The House committee on Friday sent its latest in a round of letters to U.S. Trade Representative Robert Lighthizer outlining concerns with the U.S.-Mexico-Canada Agreement.
House Ways and Means Committee Democrats wrote in a letter to the Office of the U.S. Trade Representative that they are concerned pharmaceutical provisions in the U.S.-Mexico-Canada Agreement (USMCA) will significantly change intellectual property regimes in Canada and Mexico, leading to higher health care costs for their citizens and Americans who buy from those countries.

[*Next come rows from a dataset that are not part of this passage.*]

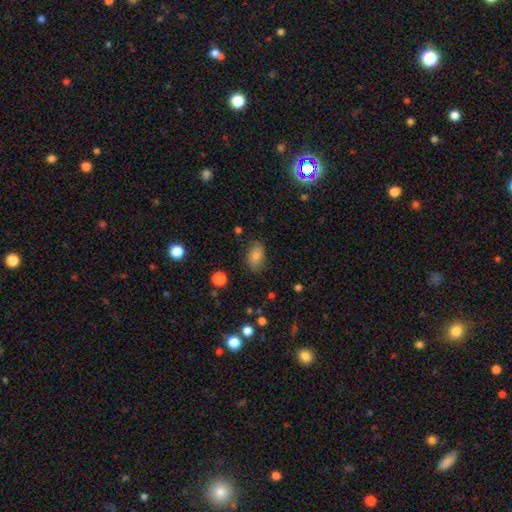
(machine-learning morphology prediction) This is likely a smooth galaxy (73%). How rounded: clearly in between (86%). Merging: clearly none (81%).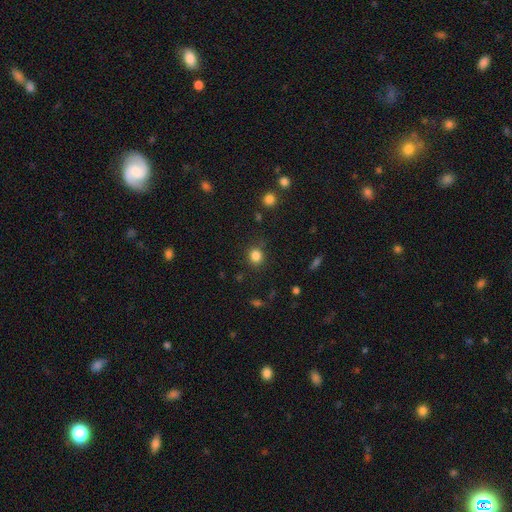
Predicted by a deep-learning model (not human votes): A smooth galaxy with no disk features (84%) that is round (81%).

Vote fractions:
- Smooth or featured? smooth: 84% / star or artifact: 12% / featured or disk: 4%
- How rounded? round: 81% / in between: 18% / cigar-shaped: 1%
- Merging? none: 84% / minor disturbance: 11% / major disturbance: 3% / merger: 2%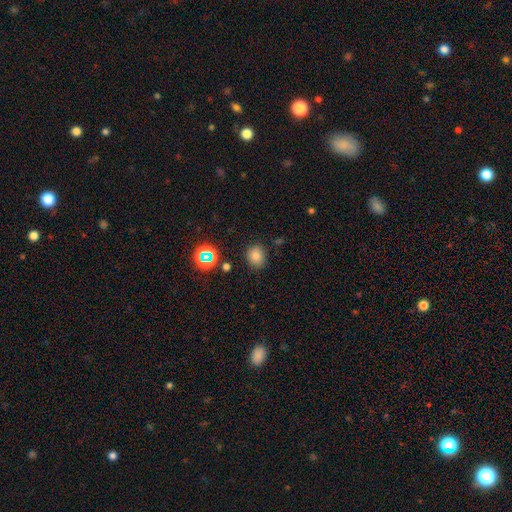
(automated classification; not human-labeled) smooth 74%, star or artifact 18%, featured or disk 8%. Down the decision tree: how rounded — round (74%); merging — none (84%).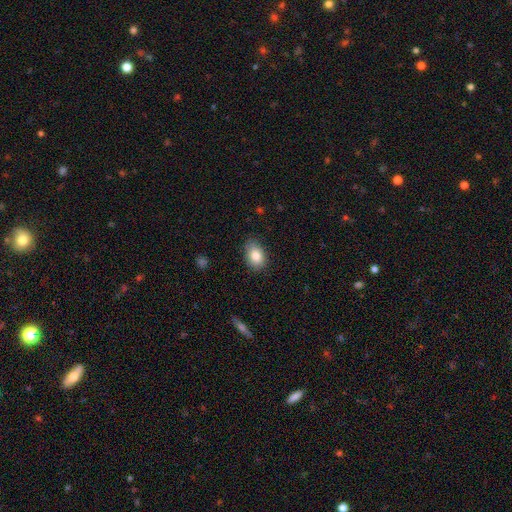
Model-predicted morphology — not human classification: Overall: smooth (85%). How rounded: in between (82%). Merging: none (77%).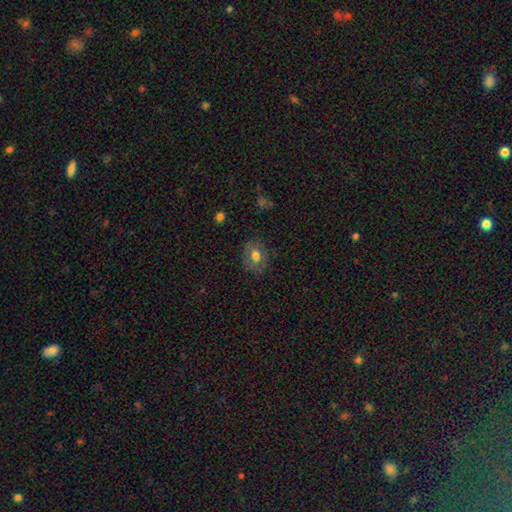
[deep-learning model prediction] This is likely a smooth galaxy (70%). How rounded: possibly in between (50%). Merging: likely none (79%).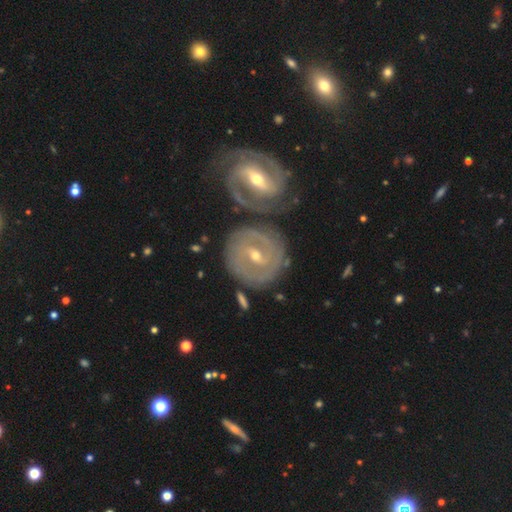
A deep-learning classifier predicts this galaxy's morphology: Smooth or featured? Predicted: featured or disk (p=0.84). Edge-on disk? Predicted: no (p=0.95). Bar? Predicted: weak (p=0.41). Spiral arms? Predicted: yes (p=0.90). Spiral winding? Predicted: tight (p=0.67). Spiral arm count? Predicted: 2 (p=0.63). Bulge size? Predicted: small (p=0.49). Merging? Predicted: none (p=0.67).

“As our constituents continue to face rising health care costs, our concern is that the new agreement will hamper or otherwise prevent our efforts to address the pressing needs of Americans,” the letter states.
The renegotiated NAFTA would provide 10 years of data exclusivity for biologics developed in North America, two less years than provided by U.S. law, but five more years than the required period in Mexico and two more years than the required period in Canada.
The signers of the letter said their attention was drawn to provisions including the number of years of market exclusivity provided for and the definition of biologic pharmaceuticals, usage of secondary patents and linkage of a valid patent to drugs’ marketing approval.
USMCA Chapter 20 defines biologics as products produced using biotechnology processes and that is, or contains, a virus, therapeutic serum, toxin, antitoxin, vaccine, blood, blood component or derivative, allergenic product, protein or analogous product for use in humans for the prevention, treatment or cure of a disease or condition.
A footnote in Chapter 20 states that nothing requires a USMCA party to extend data protection to any second or subsequent marketing approval of biologic drugs.
USMCA Article 20.51 outlines certain legal recourses that member governments must provide to patent holders when allowing entities other than the person originally submitting the safety and efficacy information to rely on the information of a previously approved product in seeking marketing approvals.
“Our concern is not that the new agreement will change U.S. law,” the letter reads. “But at the same time, we do not want to be limited in addressing the current health landscape, which is not working for many Americans. … We look forward to working closely with you to resolve the issues we have raised in this letter.”
USTR didn’t respond to a request for comment.